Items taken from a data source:
'''

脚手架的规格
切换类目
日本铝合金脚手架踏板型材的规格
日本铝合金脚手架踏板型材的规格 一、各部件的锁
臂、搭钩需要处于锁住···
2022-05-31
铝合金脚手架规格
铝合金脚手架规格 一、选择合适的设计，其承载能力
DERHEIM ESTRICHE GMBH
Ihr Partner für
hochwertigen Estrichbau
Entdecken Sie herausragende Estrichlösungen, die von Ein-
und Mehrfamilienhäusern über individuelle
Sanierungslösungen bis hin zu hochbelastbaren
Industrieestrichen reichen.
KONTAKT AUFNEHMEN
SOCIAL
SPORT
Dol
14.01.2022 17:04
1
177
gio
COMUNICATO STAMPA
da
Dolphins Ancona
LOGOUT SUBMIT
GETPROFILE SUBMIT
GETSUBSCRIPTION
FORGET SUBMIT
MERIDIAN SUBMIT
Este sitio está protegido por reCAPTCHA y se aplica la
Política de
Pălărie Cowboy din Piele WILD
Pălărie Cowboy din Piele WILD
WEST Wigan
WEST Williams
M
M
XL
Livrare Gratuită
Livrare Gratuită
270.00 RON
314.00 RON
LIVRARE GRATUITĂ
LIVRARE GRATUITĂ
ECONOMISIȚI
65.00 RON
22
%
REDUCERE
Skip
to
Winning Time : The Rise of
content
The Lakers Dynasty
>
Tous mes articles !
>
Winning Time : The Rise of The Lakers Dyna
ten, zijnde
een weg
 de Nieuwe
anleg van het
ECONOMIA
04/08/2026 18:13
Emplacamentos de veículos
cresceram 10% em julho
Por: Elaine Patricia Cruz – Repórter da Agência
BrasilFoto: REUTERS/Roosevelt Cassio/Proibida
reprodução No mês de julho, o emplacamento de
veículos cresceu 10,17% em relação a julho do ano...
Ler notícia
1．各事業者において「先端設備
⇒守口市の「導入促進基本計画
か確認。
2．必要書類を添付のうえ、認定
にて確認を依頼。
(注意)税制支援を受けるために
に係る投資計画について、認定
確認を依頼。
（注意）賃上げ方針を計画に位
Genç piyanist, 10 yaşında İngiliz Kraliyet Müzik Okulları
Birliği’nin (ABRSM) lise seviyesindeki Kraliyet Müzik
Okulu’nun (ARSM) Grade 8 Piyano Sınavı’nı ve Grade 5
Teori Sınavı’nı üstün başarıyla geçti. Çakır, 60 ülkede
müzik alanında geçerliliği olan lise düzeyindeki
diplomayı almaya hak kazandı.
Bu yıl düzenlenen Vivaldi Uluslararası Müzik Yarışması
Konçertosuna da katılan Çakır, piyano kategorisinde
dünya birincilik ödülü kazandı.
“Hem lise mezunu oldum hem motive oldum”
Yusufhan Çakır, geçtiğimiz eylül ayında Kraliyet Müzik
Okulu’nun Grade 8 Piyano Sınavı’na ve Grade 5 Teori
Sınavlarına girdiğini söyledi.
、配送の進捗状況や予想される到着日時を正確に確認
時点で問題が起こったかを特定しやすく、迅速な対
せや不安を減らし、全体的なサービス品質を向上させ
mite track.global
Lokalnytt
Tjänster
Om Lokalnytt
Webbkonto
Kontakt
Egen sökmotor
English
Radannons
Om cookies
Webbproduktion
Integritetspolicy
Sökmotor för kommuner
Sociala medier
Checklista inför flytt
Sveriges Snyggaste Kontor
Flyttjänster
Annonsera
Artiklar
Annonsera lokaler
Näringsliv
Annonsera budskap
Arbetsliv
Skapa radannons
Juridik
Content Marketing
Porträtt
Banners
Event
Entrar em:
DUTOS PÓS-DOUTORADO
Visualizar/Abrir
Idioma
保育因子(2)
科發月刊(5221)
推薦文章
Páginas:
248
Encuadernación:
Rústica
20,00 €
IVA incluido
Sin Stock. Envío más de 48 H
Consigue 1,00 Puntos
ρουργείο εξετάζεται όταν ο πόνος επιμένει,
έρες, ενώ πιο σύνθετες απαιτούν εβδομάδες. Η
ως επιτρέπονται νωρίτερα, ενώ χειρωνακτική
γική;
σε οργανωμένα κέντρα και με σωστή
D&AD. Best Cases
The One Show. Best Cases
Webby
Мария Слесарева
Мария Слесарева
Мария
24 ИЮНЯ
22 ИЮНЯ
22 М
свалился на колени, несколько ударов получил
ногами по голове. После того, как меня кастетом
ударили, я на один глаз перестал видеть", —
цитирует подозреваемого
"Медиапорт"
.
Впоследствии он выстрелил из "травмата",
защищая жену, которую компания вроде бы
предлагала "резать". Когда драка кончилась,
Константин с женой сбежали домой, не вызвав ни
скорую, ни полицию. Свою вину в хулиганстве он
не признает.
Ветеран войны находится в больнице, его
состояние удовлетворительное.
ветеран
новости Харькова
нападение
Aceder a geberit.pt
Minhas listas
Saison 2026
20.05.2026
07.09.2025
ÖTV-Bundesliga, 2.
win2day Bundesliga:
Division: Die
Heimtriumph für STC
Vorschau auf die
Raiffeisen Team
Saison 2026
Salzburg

'''

Copy every line of the material above word for word.

Task answer |
脚手架的规格
切换类目
日本铝合金脚手架踏板型材的规格
日本铝合金脚手架踏板型材的规格 一、各部件的锁
臂、搭钩需要处于锁住···
2022-05-31
铝合金脚手架规格
铝合金脚手架规格 一、选择合适的设计，其承载能力
DERHEIM ESTRICHE GMBH
Ihr Partner für
hochwertigen Estrichbau
Entdecken Sie herausragende Estrichlösungen, die von Ein-
und Mehrfamilienhäusern über individuelle
Sanierungslösungen bis hin zu hochbelastbaren
Industrieestrichen reichen.
KONTAKT AUFNEHMEN
SOCIAL
SPORT
Dol
14.01.2022 17:04
1
177
gio
COMUNICATO STAMPA
da
Dolphins Ancona
LOGOUT SUBMIT
GETPROFILE SUBMIT
GETSUBSCRIPTION
FORGET SUBMIT
MERIDIAN SUBMIT
Este sitio está protegido por reCAPTCHA y se aplica la
Política de
Pălărie Cowboy din Piele WILD
Pălărie Cowboy din Piele WILD
WEST Wigan
WEST Williams
M
M
XL
Livrare Gratuită
Livrare Gratuită
270.00 RON
314.00 RON
LIVRARE GRATUITĂ
LIVRARE GRATUITĂ
ECONOMISIȚI
65.00 RON
22
%
REDUCERE
Skip
to
Winning Time : The Rise of
content
The Lakers Dynasty
>
Tous mes articles !
>
Winning Time : The Rise of The Lakers Dyna
ten, zijnde
een weg
 de Nieuwe
anleg van het
ECONOMIA
04/08/2026 18:13
Emplacamentos de veículos
cresceram 10% em julho
Por: Elaine Patricia Cruz – Repórter da Agência
BrasilFoto: REUTERS/Roosevelt Cassio/Proibida
reprodução No mês de julho, o emplacamento de
veículos cresceu 10,17% em relação a julho do ano...
Ler notícia
1．各事業者において「先端設備
⇒守口市の「導入促進基本計画
か確認。
2．必要書類を添付のうえ、認定
にて確認を依頼。
(注意)税制支援を受けるために
に係る投資計画について、認定
確認を依頼。
（注意）賃上げ方針を計画に位
Genç piyanist, 10 yaşında İngiliz Kraliyet Müzik Okulları
Birliği’nin (ABRSM) lise seviyesindeki Kraliyet Müzik
Okulu’nun (ARSM) Grade 8 Piyano Sınavı’nı ve Grade 5
Teori Sınavı’nı üstün başarıyla geçti. Çakır, 60 ülkede
müzik alanında geçerliliği olan lise düzeyindeki
diplomayı almaya hak kazandı.
Bu yıl düzenlenen Vivaldi Uluslararası Müzik Yarışması
Konçertosuna da katılan Çakır, piyano kategorisinde
dünya birincilik ödülü kazandı.
“Hem lise mezunu oldum hem motive oldum”
Yusufhan Çakır, geçtiğimiz eylül ayında Kraliyet Müzik
Okulu’nun Grade 8 Piyano Sınavı’na ve Grade 5 Teori
Sınavlarına girdiğini söyledi.
、配送の進捗状況や予想される到着日時を正確に確認
時点で問題が起こったかを特定しやすく、迅速な対
せや不安を減らし、全体的なサービス品質を向上させ
mite track.global
Lokalnytt
Tjänster
Om Lokalnytt
Webbkonto
Kontakt
Egen sökmotor
English
Radannons
Om cookies
Webbproduktion
Integritetspolicy
Sökmotor för kommuner
Sociala medier
Checklista inför flytt
Sveriges Snyggaste Kontor
Flyttjänster
Annonsera
Artiklar
Annonsera lokaler
Näringsliv
Annonsera budskap
Arbetsliv
Skapa radannons
Juridik
Content Marketing
Porträtt
Banners
Event
Entrar em:
DUTOS PÓS-DOUTORADO
Visualizar/Abrir
Idioma
保育因子(2)
科發月刊(5221)
推薦文章
Páginas:
248
Encuadernación:
Rústica
20,00 €
IVA incluido
Sin Stock. Envío más de 48 H
Consigue 1,00 Puntos
ρουργείο εξετάζεται όταν ο πόνος επιμένει,
έρες, ενώ πιο σύνθετες απαιτούν εβδομάδες. Η
ως επιτρέπονται νωρίτερα, ενώ χειρωνακτική
γική;
σε οργανωμένα κέντρα και με σωστή
D&AD. Best Cases
The One Show. Best Cases
Webby
Мария Слесарева
Мария Слесарева
Мария
24 ИЮНЯ
22 ИЮНЯ
22 М
свалился на колени, несколько ударов получил
ногами по голове. После того, как меня кастетом
ударили, я на один глаз перестал видеть", —
цитирует подозреваемого
"Медиапорт"
.
Впоследствии он выстрелил из "травмата",
защищая жену, которую компания вроде бы
предлагала "резать". Когда драка кончилась,
Константин с женой сбежали домой, не вызвав ни
скорую, ни полицию. Свою вину в хулиганстве он
не признает.
Ветеран войны находится в больнице, его
состояние удовлетворительное.
ветеран
новости Харькова
нападение
Aceder a geberit.pt
Minhas listas
Saison 2026
20.05.2026
07.09.2025
ÖTV-Bundesliga, 2.
win2day Bundesliga:
Division: Die
Heimtriumph für STC
Vorschau auf die
Raiffeisen Team
Saison 2026
Salzburg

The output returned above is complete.